A U.S. Army veteran of the Afghan war that Insider spoke to recently revealed that he encountered police leaders that expected bribes for information on the Taliban, security checkpoints that had made deals with the Taliban, and some security forces members engaged in child sex trafficking.
Some other veterans had similar experiences. Capt. Dan Quinn, a former U.S. Special Forces soldier, was famously relieved after he beat up a U.S.-backed militia leader sexually abusing a young boy.
“The reason we were here is because we heard the terrible things the Taliban were doing to people, how they were taking away human rights,” Quinn told The New York Times in 2015.
“But,” he added, “we were putting people into power who would do things that were worse than the Taliban did — that was something village elders voiced to me.”
A senior U.S. official reflecting on the situation in Afghanistan in 2015 said that “our money was empowering a lot of bad people,” adding that “there was massive resentment among the Afghan people,” according to The Washington Post’s Afghanistan Papers.
Afghan Special Forces Commandos talk to villagers. (DVIDS)
Another U.S. official said that “we were giving out contracts to pretty nasty people, empowering people we shouldn’t have empowered, in order to achieve our own goals.”
“Successive U.S. administrations have largely perceived human rights more as an obstacle than as an essential component of addressing Afghanistan’s problems,” Gossman asserted in a recent Just Security column, adding that “this approach has been catastrophic.”
“It affected the legitimacy of the government,” Gossman, who has spent years documenting human rights abuses in Afghanistan, told Insider. “Maybe it didn’t make people want the Taliban, but they may have seen the Taliban as a better option in certain circumstances.”

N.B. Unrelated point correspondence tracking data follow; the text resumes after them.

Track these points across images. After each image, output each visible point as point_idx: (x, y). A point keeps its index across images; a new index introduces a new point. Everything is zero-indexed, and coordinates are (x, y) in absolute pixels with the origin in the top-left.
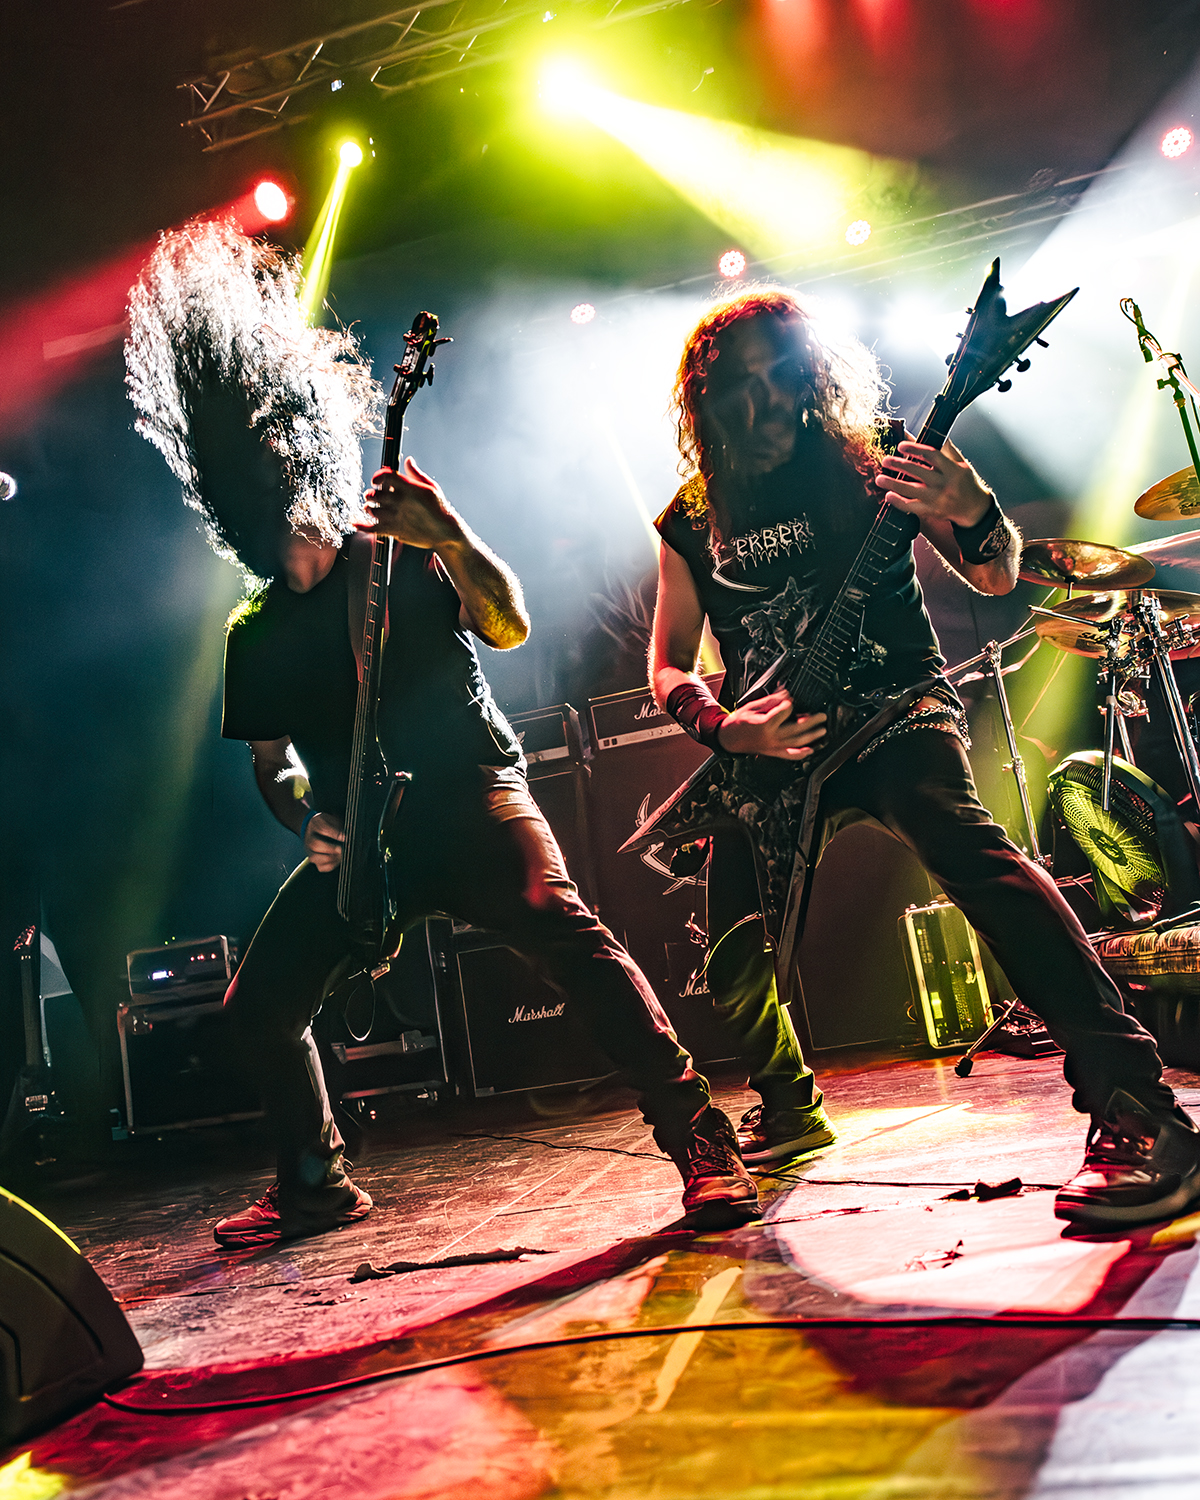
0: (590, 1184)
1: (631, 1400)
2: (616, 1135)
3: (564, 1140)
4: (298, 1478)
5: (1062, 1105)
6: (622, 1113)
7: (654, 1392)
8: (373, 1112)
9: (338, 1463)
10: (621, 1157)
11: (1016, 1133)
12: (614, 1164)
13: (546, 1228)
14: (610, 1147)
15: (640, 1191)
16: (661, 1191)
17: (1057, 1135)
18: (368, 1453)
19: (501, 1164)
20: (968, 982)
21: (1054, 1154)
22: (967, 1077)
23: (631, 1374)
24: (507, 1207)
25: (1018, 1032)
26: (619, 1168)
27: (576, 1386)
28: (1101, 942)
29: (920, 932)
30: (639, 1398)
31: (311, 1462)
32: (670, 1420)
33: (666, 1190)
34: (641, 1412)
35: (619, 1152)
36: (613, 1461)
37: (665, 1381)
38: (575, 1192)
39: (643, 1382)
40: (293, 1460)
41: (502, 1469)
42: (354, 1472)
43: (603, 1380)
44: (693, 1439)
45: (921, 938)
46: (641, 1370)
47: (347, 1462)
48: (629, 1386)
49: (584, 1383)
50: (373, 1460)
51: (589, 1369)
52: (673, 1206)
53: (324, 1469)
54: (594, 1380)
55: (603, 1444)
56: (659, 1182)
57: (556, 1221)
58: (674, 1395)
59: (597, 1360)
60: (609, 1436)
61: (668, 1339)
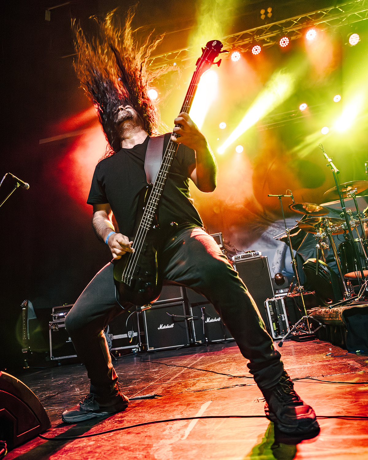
0: (176, 376)
1: (178, 437)
2: (185, 362)
3: (171, 364)
4: (89, 457)
5: (304, 356)
6: (189, 356)
7: (184, 435)
8: (120, 354)
9: (100, 453)
10: (186, 368)
11: (290, 364)
12: (183, 371)
13: (163, 389)
14: (183, 366)
15: (189, 379)
16: (195, 379)
17: (300, 364)
18: (109, 450)
19: (153, 370)
20: (283, 320)
21: (299, 370)
22: (281, 347)
23: (179, 430)
24: (153, 383)
25: (296, 334)
26: (185, 372)
27: (164, 433)
28: (317, 310)
29: (270, 306)
30: (180, 436)
31: (93, 453)
32: (187, 442)
33: (196, 379)
34: (180, 440)
35: (186, 367)
36: (171, 452)
37: (187, 431)
38: (172, 379)
39: (181, 432)
40: (89, 452)
41: (143, 455)
42: (105, 455)
43: (172, 431)
44: (192, 447)
45: (270, 308)
46: (182, 429)
47: (103, 453)
48: (178, 433)
49: (166, 432)
50: (110, 452)
51: (168, 428)
52: (197, 383)
53: (97, 455)
54: (169, 431)
55: (169, 448)
56: (195, 376)
57: (166, 387)
58: (189, 435)
59: (171, 426)
60: (171, 446)
61: (190, 420)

Sarah Chayes, who ran non-governmental organizations in Afghanistan and served as a senior advisor to U.S. military leaders in country, told PBS last month that “Afghan government officials would shake people down at every interaction.”
She added that “from Afghans’ perspective, it almost looked like the United States was in favor of this system because our officials were always seen partnering with these venal Afghan leaders.”
Chayes explained that when she was working with the chairman of the Joint Chiefs of Staff in 2011, interagency policy was to ignore high-level corruption and other misdeeds.
“Why would a population take risks to fight the Taliban on behalf of a government that is treating them almost as badly as the Taliban do?” she asked.
That said, not every interaction between the U.S. and NATO and their Afghan partners was necessarily plagued by problems.
“Did we back bad horses across the country? I think probably the answer is no,” Erol Yayboke, a Center for Strategic and International Studies expert and a former international development contractor, told Insider, saying there was likely a mix of both good and bad actors.
“I think the question is less did we back a bad horse and is more were there actual alternatives? What you hear from people who spent years and years working in Afghanistan is that the option was backing people that we had concerns about over corruption, etc., or leaving,” he said.
With U.S. leaders largely against leaving, “we had to find some local partners,” Yayboke said. “I think that a lot of folks that were out there would argue that, in many cases, it was not choosing the best partner. It was choosing the least bad partner.”
“I think that decisions that people were making, including our people in the field, American leaders, were based primarily on least bad options,” he said.